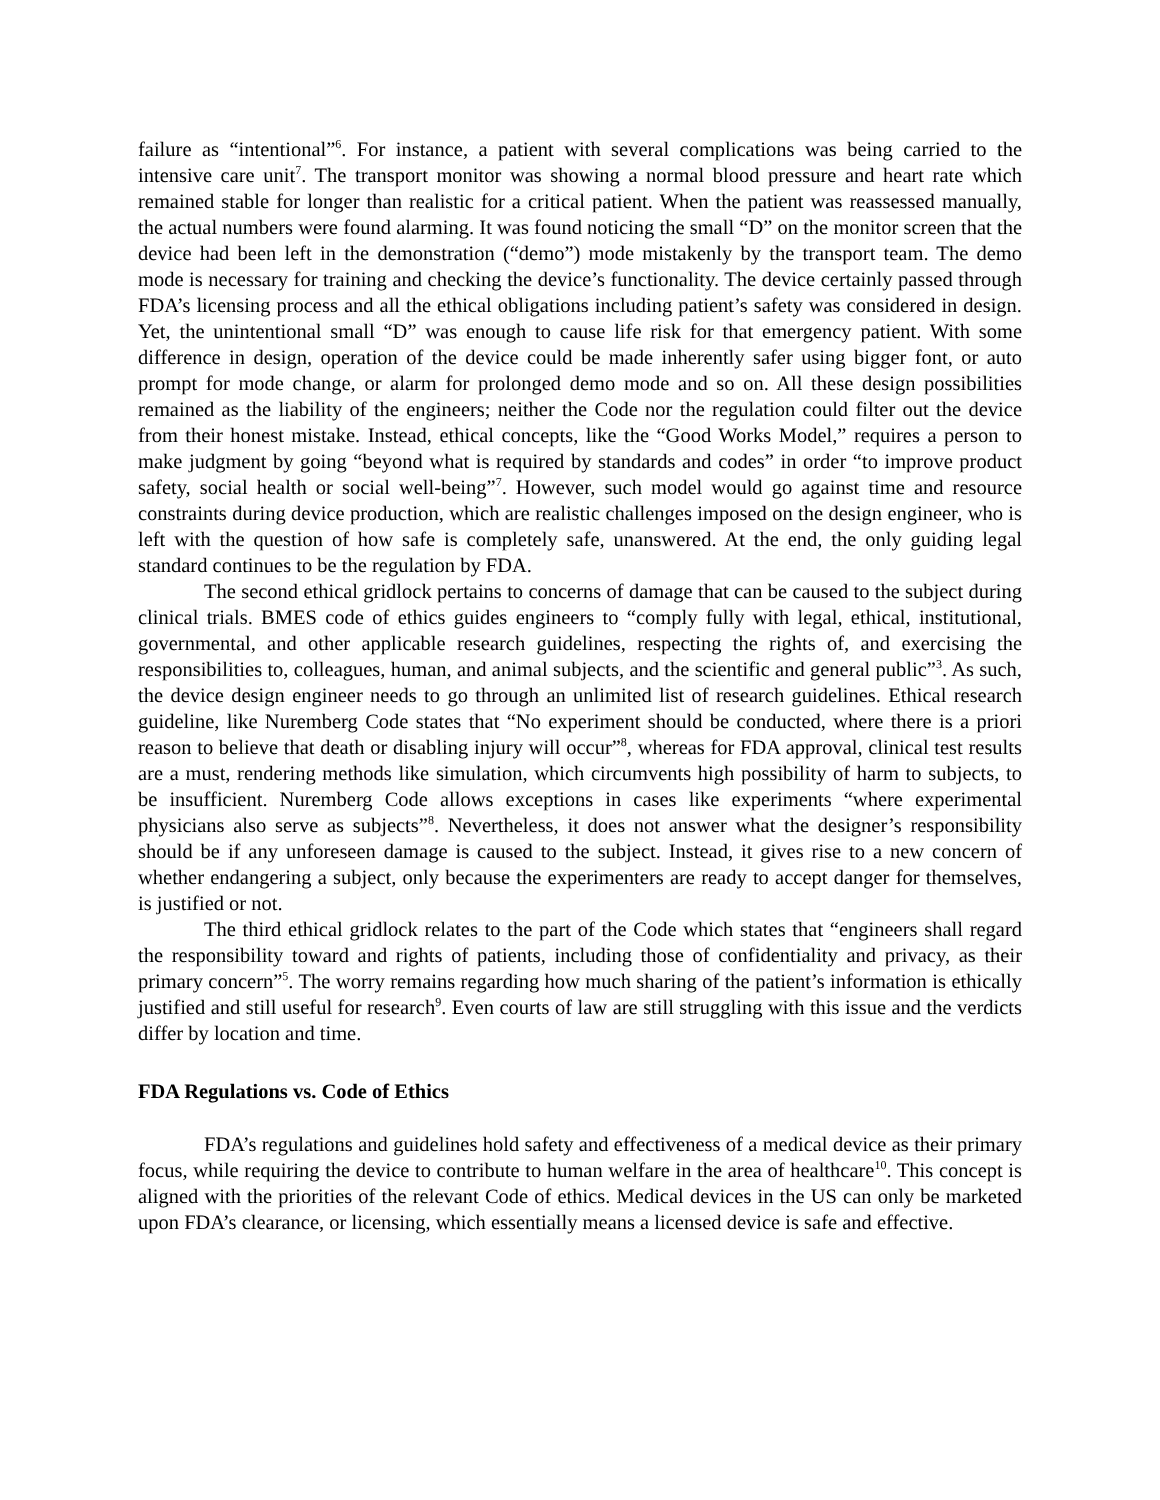failure as “intentional”<sup>6</sup>. For instance, a patient with several complications was being carried to the intensive care unit<sup>7</sup>. The transport monitor was showing a normal blood pressure and heart rate which remained stable for longer than realistic for a critical patient. When the patient was reassessed manually, the actual numbers were found alarming. It was found noticing the small “D” on the monitor screen that the device had been left in the demonstration (“demo”) mode mistakenly by the transport team. The demo mode is necessary for training and checking the device’s functionality. The device certainly passed through FDA’s licensing process and all the ethical obligations including patient’s safety was considered in design. Yet, the unintentional small “D” was enough to cause life risk for that emergency patient. With some difference in design, operation of the device could be made inherently safer using bigger font, or auto prompt for mode change, or alarm for prolonged demo mode and so on. All these design possibilities remained as the liability of the engineers; neither the Code nor the regulation could filter out the device from their honest mistake. Instead, ethical concepts, like the “Good Works Model,” requires a person to make judgment by going “beyond what is required by standards and codes” in order “to improve product safety, social health or social well-being”<sup>7</sup>. However, such model would go against time and resource constraints during device production, which are realistic challenges imposed on the design engineer, who is left with the question of how safe is completely safe, unanswered. At the end, the only guiding legal standard continues to be the regulation by FDA.
The second ethical gridlock pertains to concerns of damage that can be caused to the subject during clinical trials. BMES code of ethics guides engineers to “comply fully with legal, ethical, institutional, governmental, and other applicable research guidelines, respecting the rights of, and exercising the responsibilities to, colleagues, human, and animal subjects, and the scientific and general public”<sup>3</sup>. As such, the device design engineer needs to go through an unlimited list of research guidelines. Ethical research guideline, like Nuremberg Code states that “No experiment should be conducted, where there is a priori reason to believe that death or disabling injury will occur”<sup>8</sup>, whereas for FDA approval, clinical test results are a must, rendering methods like simulation, which circumvents high possibility of harm to subjects, to be insufficient. Nuremberg Code allows exceptions in cases like experiments “where experimental physicians also serve as subjects”<sup>8</sup>. Nevertheless, it does not answer what the designer’s responsibility should be if any unforeseen damage is caused to the subject. Instead, it gives rise to a new concern of whether endangering a subject, only because the experimenters are ready to accept danger for themselves, is justified or not.
The third ethical gridlock relates to the part of the Code which states that “engineers shall regard the responsibility toward and rights of patients, including those of confidentiality and privacy, as their primary concern”<sup>5</sup>. The worry remains regarding how much sharing of the patient’s information is ethically justified and still useful for research<sup>9</sup>. Even courts of law are still struggling with this issue and the verdicts differ by location and time.
FDA Regulations vs. Code of Ethics
FDA’s regulations and guidelines hold safety and effectiveness of a medical device as their primary focus, while requiring the device to contribute to human welfare in the area of healthcare<sup>10</sup>. This concept is aligned with the priorities of the relevant Code of ethics. Medical devices in the US can only be marketed upon FDA’s clearance, or licensing, which essentially means a licensed device is safe and effective.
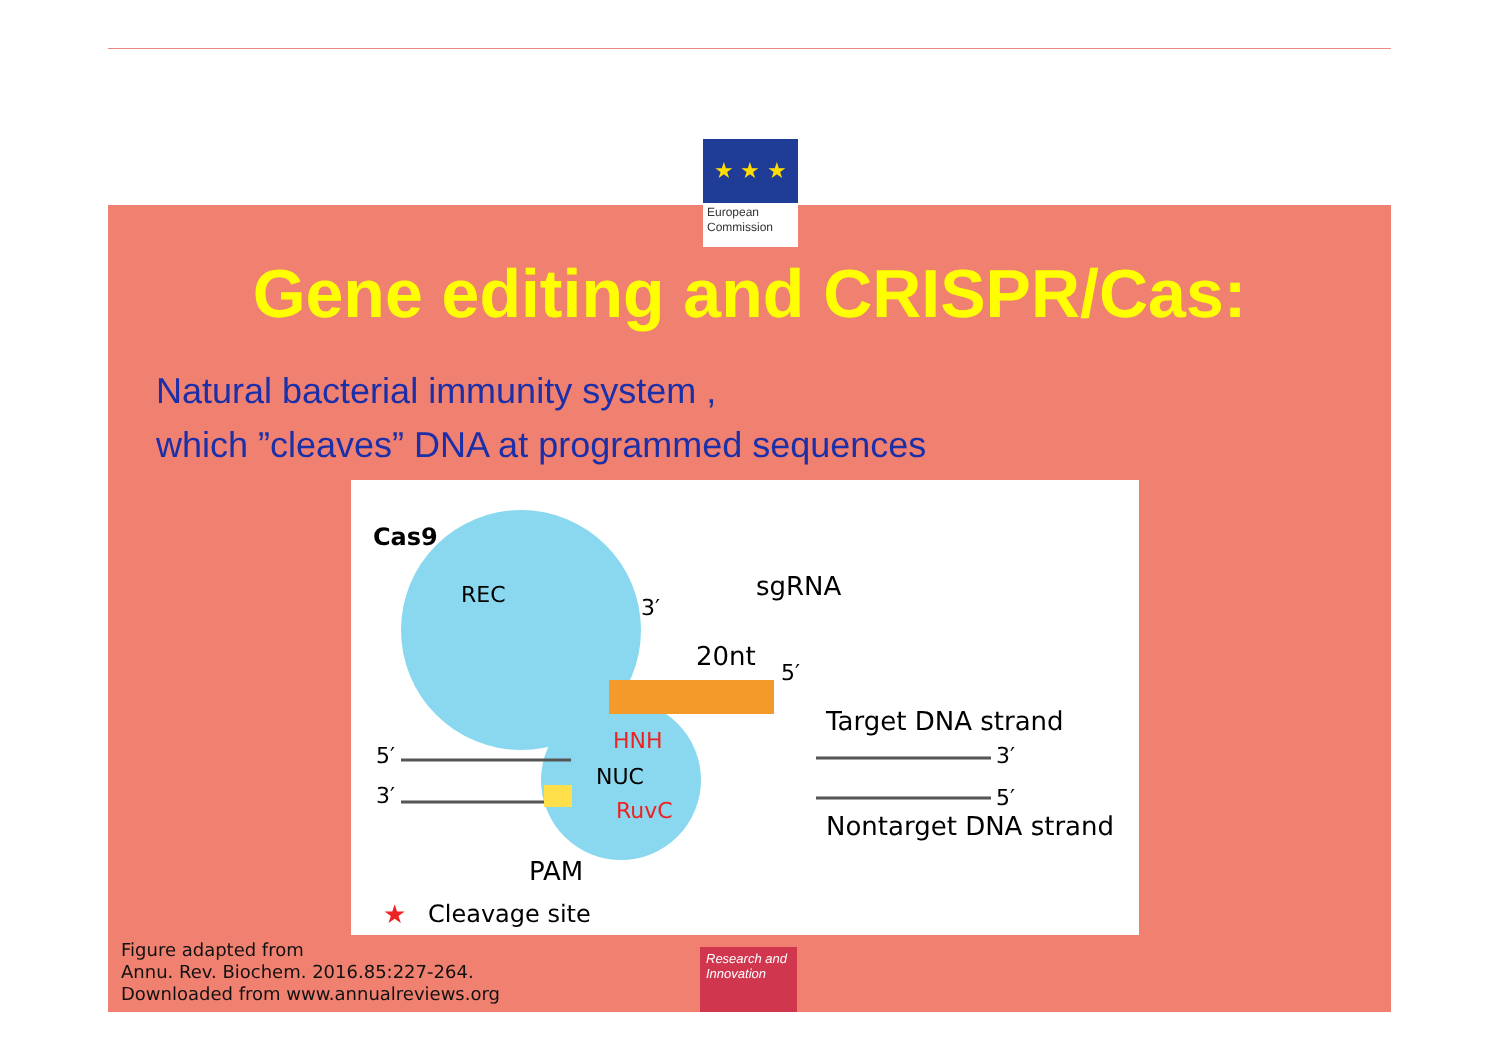★ ★ ★
European
Commission
Gene editing and CRISPR/Cas:
Natural bacterial immunity system ,
which ”cleaves” DNA at programmed sequences
Cas9
REC
3′
sgRNA
20nt
5′
Target DNA strand
HNH
NUC
RuvC
5′
3′
3′
5′
Nontarget DNA strand
PAM
★
Cleavage site
Figure adapted from
Annu. Rev. Biochem. 2016.85:227-264.
Downloaded from www.annualreviews.org
Research and
Innovation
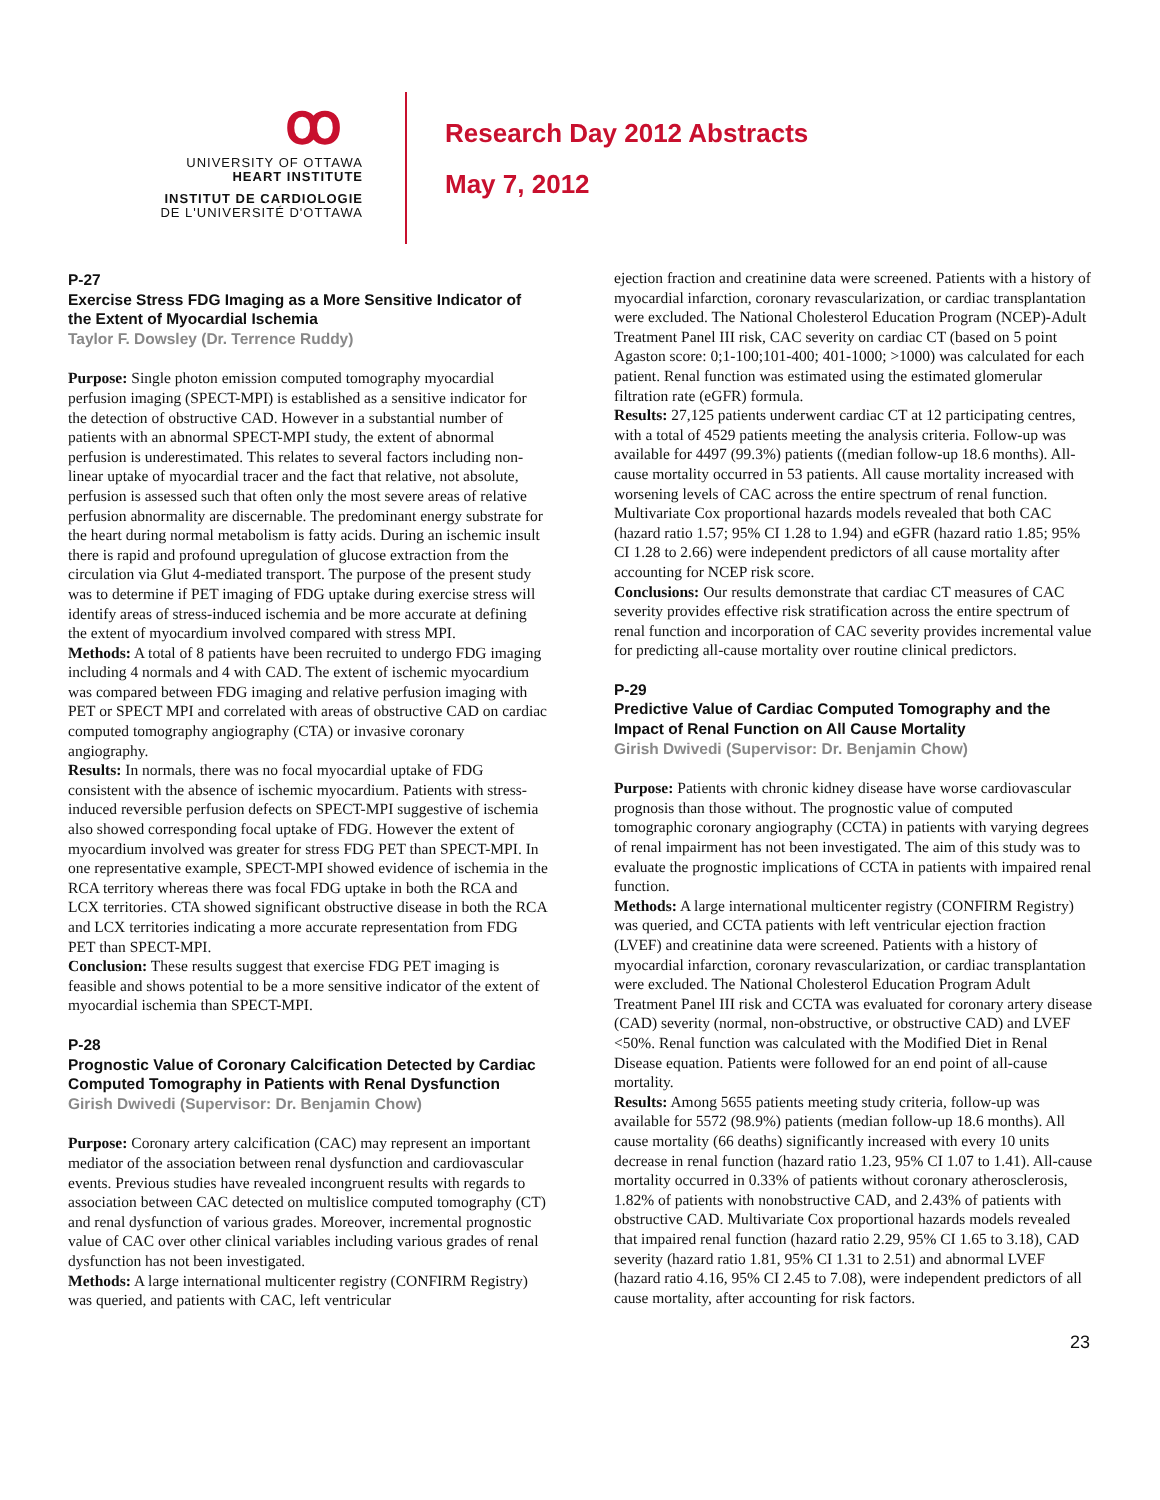ꝏ
UNIVERSITY OF OTTAWA
HEART INSTITUTE
INSTITUT DE CARDIOLOGIE
DE L'UNIVERSITÉ D'OTTAWA
Research Day 2012 Abstracts
May 7, 2012
P-27
Exercise Stress FDG Imaging as a More Sensitive Indicator of the Extent of Myocardial Ischemia
Taylor F. Dowsley (Dr. Terrence Ruddy)
Purpose: Single photon emission computed tomography myocardial perfusion imaging (SPECT-MPI) is established as a sensitive indicator for the detection of obstructive CAD. However in a substantial number of patients with an abnormal SPECT-MPI study, the extent of abnormal perfusion is underestimated. This relates to several factors including non-linear uptake of myocardial tracer and the fact that relative, not absolute, perfusion is assessed such that often only the most severe areas of relative perfusion abnormality are discernable. The predominant energy substrate for the heart during normal metabolism is fatty acids. During an ischemic insult there is rapid and profound upregulation of glucose extraction from the circulation via Glut 4-mediated transport. The purpose of the present study was to determine if PET imaging of FDG uptake during exercise stress will identify areas of stress-induced ischemia and be more accurate at defining the extent of myocardium involved compared with stress MPI.
Methods: A total of 8 patients have been recruited to undergo FDG imaging including 4 normals and 4 with CAD. The extent of ischemic myocardium was compared between FDG imaging and relative perfusion imaging with PET or SPECT MPI and correlated with areas of obstructive CAD on cardiac computed tomography angiography (CTA) or invasive coronary angiography.
Results: In normals, there was no focal myocardial uptake of FDG consistent with the absence of ischemic myocardium. Patients with stress-induced reversible perfusion defects on SPECT-MPI suggestive of ischemia also showed corresponding focal uptake of FDG. However the extent of myocardium involved was greater for stress FDG PET than SPECT-MPI. In one representative example, SPECT-MPI showed evidence of ischemia in the RCA territory whereas there was focal FDG uptake in both the RCA and LCX territories. CTA showed significant obstructive disease in both the RCA and LCX territories indicating a more accurate representation from FDG PET than SPECT-MPI.
Conclusion: These results suggest that exercise FDG PET imaging is feasible and shows potential to be a more sensitive indicator of the extent of myocardial ischemia than SPECT-MPI.
P-28
Prognostic Value of Coronary Calcification Detected by Cardiac Computed Tomography in Patients with Renal Dysfunction
Girish Dwivedi (Supervisor: Dr. Benjamin Chow)
Purpose: Coronary artery calcification (CAC) may represent an important mediator of the association between renal dysfunction and cardiovascular events. Previous studies have revealed incongruent results with regards to association between CAC detected on multislice computed tomography (CT) and renal dysfunction of various grades. Moreover, incremental prognostic value of CAC over other clinical variables including various grades of renal dysfunction has not been investigated.
Methods: A large international multicenter registry (CONFIRM Registry) was queried, and patients with CAC, left ventricular
ejection fraction and creatinine data were screened. Patients with a history of myocardial infarction, coronary revascularization, or cardiac transplantation were excluded. The National Cholesterol Education Program (NCEP)-Adult Treatment Panel III risk, CAC severity on cardiac CT (based on 5 point Agaston score: 0;1-100;101-400; 401-1000; >1000) was calculated for each patient. Renal function was estimated using the estimated glomerular filtration rate (eGFR) formula.
Results: 27,125 patients underwent cardiac CT at 12 participating centres, with a total of 4529 patients meeting the analysis criteria. Follow-up was available for 4497 (99.3%) patients ((median follow-up 18.6 months). All-cause mortality occurred in 53 patients. All cause mortality increased with worsening levels of CAC across the entire spectrum of renal function. Multivariate Cox proportional hazards models revealed that both CAC (hazard ratio 1.57; 95% CI 1.28 to 1.94) and eGFR (hazard ratio 1.85; 95% CI 1.28 to 2.66) were independent predictors of all cause mortality after accounting for NCEP risk score.
Conclusions: Our results demonstrate that cardiac CT measures of CAC severity provides effective risk stratification across the entire spectrum of renal function and incorporation of CAC severity provides incremental value for predicting all-cause mortality over routine clinical predictors.
P-29
Predictive Value of Cardiac Computed Tomography and the Impact of Renal Function on All Cause Mortality
Girish Dwivedi (Supervisor: Dr. Benjamin Chow)
Purpose: Patients with chronic kidney disease have worse cardiovascular prognosis than those without. The prognostic value of computed tomographic coronary angiography (CCTA) in patients with varying degrees of renal impairment has not been investigated. The aim of this study was to evaluate the prognostic implications of CCTA in patients with impaired renal function.
Methods: A large international multicenter registry (CONFIRM Registry) was queried, and CCTA patients with left ventricular ejection fraction (LVEF) and creatinine data were screened. Patients with a history of myocardial infarction, coronary revascularization, or cardiac transplantation were excluded. The National Cholesterol Education Program Adult Treatment Panel III risk and CCTA was evaluated for coronary artery disease (CAD) severity (normal, non-obstructive, or obstructive CAD) and LVEF <50%. Renal function was calculated with the Modified Diet in Renal Disease equation. Patients were followed for an end point of all-cause mortality.
Results: Among 5655 patients meeting study criteria, follow-up was available for 5572 (98.9%) patients (median follow-up 18.6 months). All cause mortality (66 deaths) significantly increased with every 10 units decrease in renal function (hazard ratio 1.23, 95% CI 1.07 to 1.41). All-cause mortality occurred in 0.33% of patients without coronary atherosclerosis, 1.82% of patients with nonobstructive CAD, and 2.43% of patients with obstructive CAD. Multivariate Cox proportional hazards models revealed that impaired renal function (hazard ratio 2.29, 95% CI 1.65 to 3.18), CAD severity (hazard ratio 1.81, 95% CI 1.31 to 2.51) and abnormal LVEF (hazard ratio 4.16, 95% CI 2.45 to 7.08), were independent predictors of all cause mortality, after accounting for risk factors.
23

+-------+

Problem to solve:
Retype exactly, and only, the lines above from the one where "DE L'UNIVERSITÉ D'OTTAWA" occurs up to and including the one where "Taylor F. Dowsley (Dr. Terrence Ruddy)" occurs.

Result of the exercise:
DE L'UNIVERSITÉ D'OTTAWA
Research Day 2012 Abstracts
May 7, 2012
P-27
Exercise Stress FDG Imaging as a More Sensitive Indicator of the Extent of Myocardial Ischemia
Taylor F. Dowsley (Dr. Terrence Ruddy)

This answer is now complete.